There was one interesting thing that came out of my research on James Franco's selfies though. He takes a lot of pictures of himself and a doll that looks like him. It's a James Franco doll, made as promotion for a movie called Oz The Great and Powerful. It is $18.99 at Target. He carries it with him to a lot of places and it shows up it many of his photos, an amusing little homuncular doppelganger. You might think this shows a certain irony or self-awareness, a reference to the selfie photo as a kind of lifeless avatar.

But all it shows is that James Franco is just a neophyte when it come to this selfie avatar doll thing. He is a rank amateur in the doll trend. He has not been reading the news. He has not seen Lady Gaga's selfie doll.

The Gagadoll is a human-size, human-weight, rubbery synthetic replica of the pop star herself. It is made by a Tokyo firm specializing in "love dolls", those eerily humanoid sex toys that sell for thousands of dollars. An impressive video of the technology involved in its creation can be seen online. The doll's body is apparently based on the porn-star models already available, but the face is convincingly Gaga-like, and the two dolls that have been constructed so far, as prototypes, are dressed in the pop star's own outfits and wigs. They really look like her (or perhaps it is she, with her waxy makeup, who has always looked like a silicone mannequin, but that is what's clever). The dolls are so far not for sale, being used solely as promotional gimmicks for her latest album, Artpop. They have, implanted in their chests, speakers that will play songs from the album to anyone who presses an ear to her breast.

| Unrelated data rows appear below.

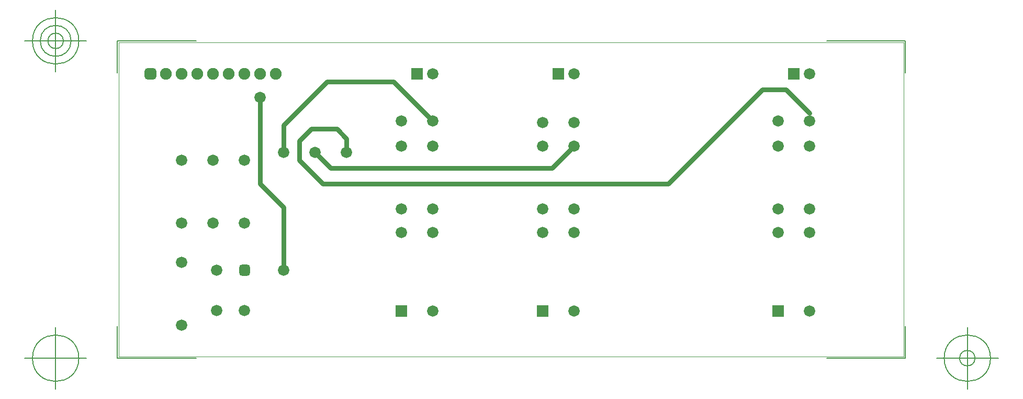
<source format=gbr>
G04 Generated by Ultiboard 14.3 *
%FSLAX25Y25*%
%MOIN*%

%ADD10C,0.00001*%
%ADD11C,0.00004*%
%ADD12C,0.03000*%
%ADD13C,0.00500*%
%ADD14C,0.00005*%
%ADD15C,0.03917*%
%ADD16C,0.04000*%
%ADD17C,0.07500*%
%ADD18C,0.07200*%
%ADD19R,0.07200X0.07200*%


G04 ColorRGB 00FF00 for the following layer *
%LNCopper Top*%
%LPD*%
G54D10*
G54D11*
G36*
X16250Y178209D02*
X16250Y181792D01*
X23750Y181792D01*
X23750Y178209D01*
X16250Y178209D01*
G37*
G36*
X18209Y176250D02*
X18209Y183750D01*
X21792Y183750D01*
X21792Y176250D01*
X18209Y176250D01*
G37*
G36*
X76400Y53400D02*
X76400Y56600D01*
X83600Y56600D01*
X83600Y53400D01*
X76400Y53400D01*
G37*
G36*
X78400Y51400D02*
X78400Y58600D01*
X81600Y58600D01*
X81600Y51400D01*
X78400Y51400D01*
G37*
G54D12*
X175000Y175000D02*
X200000Y150000D01*
X132500Y175000D02*
X175000Y175000D01*
X132500Y175000D02*
X105000Y147500D01*
X105000Y130000D01*
X290000Y134033D02*
X275967Y120000D01*
X135000Y120000D02*
X275967Y120000D01*
X135000Y120000D02*
X125000Y130000D01*
X440000Y155000D02*
X425000Y170000D01*
X410000Y170000D01*
X350000Y110000D01*
X130000Y110000D02*
X350000Y110000D01*
X130000Y110000D02*
X115000Y125000D01*
X115000Y137500D02*
X115000Y125000D01*
X115000Y137500D02*
X122500Y145000D01*
X138750Y145000D01*
X145000Y138750D01*
X145000Y130000D01*
X90000Y165000D02*
X90000Y110000D01*
X105000Y95000D01*
X105000Y55000D02*
X105000Y95000D01*
G54D13*
X-997Y-1000D02*
X-997Y19200D01*
X-997Y-1000D02*
X49203Y-1000D01*
X501003Y-1000D02*
X450803Y-1000D01*
X501003Y-1000D02*
X501003Y19200D01*
X501003Y201000D02*
X501003Y180800D01*
X501003Y201000D02*
X450803Y201000D01*
X-997Y201000D02*
X49203Y201000D01*
X-997Y201000D02*
X-997Y180800D01*
X-20683Y-1000D02*
X-60053Y-1000D01*
X-40368Y-20685D02*
X-40368Y18685D01*
X-55131Y-1000D02*
G75*
D01*
G02X-55131Y-1000I14763J0*
G01*
X520688Y-1000D02*
X560058Y-1000D01*
X540373Y-20685D02*
X540373Y18685D01*
X525609Y-1000D02*
G75*
D01*
G02X525609Y-1000I14764J0*
G01*
X535451Y-1000D02*
G75*
D01*
G02X535451Y-1000I4922J0*
G01*
X-20683Y201000D02*
X-60053Y201000D01*
X-40368Y181315D02*
X-40368Y220685D01*
X-55131Y201000D02*
G75*
D01*
G02X-55131Y201000I14763J0*
G01*
X-50210Y201000D02*
G75*
D01*
G02X-50210Y201000I9842J0*
G01*
X-45289Y201000D02*
G75*
D01*
G02X-45289Y201000I4921J0*
G01*
X-997Y-1000D02*
X-997Y19200D01*
X-997Y-1000D02*
X49203Y-1000D01*
X501003Y-1000D02*
X450803Y-1000D01*
X501003Y-1000D02*
X501003Y19200D01*
X501003Y201000D02*
X501003Y180800D01*
X501003Y201000D02*
X450803Y201000D01*
X-997Y201000D02*
X49203Y201000D01*
X-997Y201000D02*
X-997Y180800D01*
X-20683Y-1000D02*
X-60053Y-1000D01*
X-40368Y-20685D02*
X-40368Y18685D01*
X-55131Y-1000D02*
G75*
D01*
G02X-55131Y-1000I14763J0*
G01*
X520688Y-1000D02*
X560058Y-1000D01*
X540373Y-20685D02*
X540373Y18685D01*
X525609Y-1000D02*
G75*
D01*
G02X525609Y-1000I14764J0*
G01*
X535451Y-1000D02*
G75*
D01*
G02X535451Y-1000I4922J0*
G01*
X-20683Y201000D02*
X-60053Y201000D01*
X-40368Y181315D02*
X-40368Y220685D01*
X-55131Y201000D02*
G75*
D01*
G02X-55131Y201000I14763J0*
G01*
X-50210Y201000D02*
G75*
D01*
G02X-50210Y201000I9842J0*
G01*
X-45289Y201000D02*
G75*
D01*
G02X-45289Y201000I4921J0*
G01*
G54D14*
X3Y0D02*
X500003Y0D01*
X500003Y200000D01*
X3Y200000D01*
X3Y0D01*
G54D15*
X18209Y181792D03*
X21792Y181792D03*
X18209Y178209D03*
X21792Y178209D03*
G54D16*
X78400Y56600D03*
X81600Y56600D03*
X78400Y53400D03*
X81600Y53400D03*
G54D17*
X30000Y180000D03*
X90000Y180000D03*
X60000Y180000D03*
X40000Y180000D03*
X50000Y180000D03*
X70000Y180000D03*
X80000Y180000D03*
X100000Y180000D03*
G54D18*
X105000Y130000D03*
X145000Y130000D03*
X125000Y130000D03*
X90000Y165000D03*
X105000Y55000D03*
X440000Y180000D03*
X290000Y180000D03*
X200000Y180000D03*
X40000Y20000D03*
X40000Y60000D03*
X62333Y29333D03*
X80000Y29333D03*
X62333Y55000D03*
X40000Y85000D03*
X40000Y125000D03*
X60000Y85000D03*
X60000Y125000D03*
X80000Y85000D03*
X80000Y125000D03*
X200000Y29033D03*
X180000Y79033D03*
X200000Y79033D03*
X290000Y29033D03*
X270000Y79033D03*
X290000Y79033D03*
X440000Y29033D03*
X420000Y79033D03*
X440000Y79033D03*
X180000Y94033D03*
X180000Y134033D03*
X200000Y134033D03*
X200000Y94033D03*
X270000Y94033D03*
X270000Y134033D03*
X290000Y134033D03*
X290000Y94033D03*
X420000Y94033D03*
X420000Y134033D03*
X440000Y134033D03*
X440000Y94033D03*
X200000Y150000D03*
X180000Y150000D03*
X290000Y149033D03*
X270000Y149033D03*
X440000Y150000D03*
X420000Y150000D03*
G54D19*
X430000Y180000D03*
X280000Y180000D03*
X190000Y180000D03*
X180000Y29033D03*
X270000Y29033D03*
X420000Y29033D03*

M02*

</source>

But here's where the fashionable singer shows she actually understands the intellectual value of such creepy gestures. She went to a promotional thing at the beginning of December in Tokyo for the album, and they had the two Gagadolls there. One of them was dressed as an "oiran," a high-class geisha, cementing the sex-doll hint. Lady Gage gushed to a reporter that her own friends. "… were so excited to take pictures of me with the dolls and then all of a sudden the dolls took over. And the dolls were the most important thing in the room. And this is a beautiful thing." Here we have an actual understanding and embrace of the role of a hyper-sexualized, idealized, stand-in for oneself. The representation that becomes more valuable than the original (otherwise known as the simulacrum). Once the perfect doll is in the room, Gaga can leave. That is the ultimate selfie. James Franco, pffft.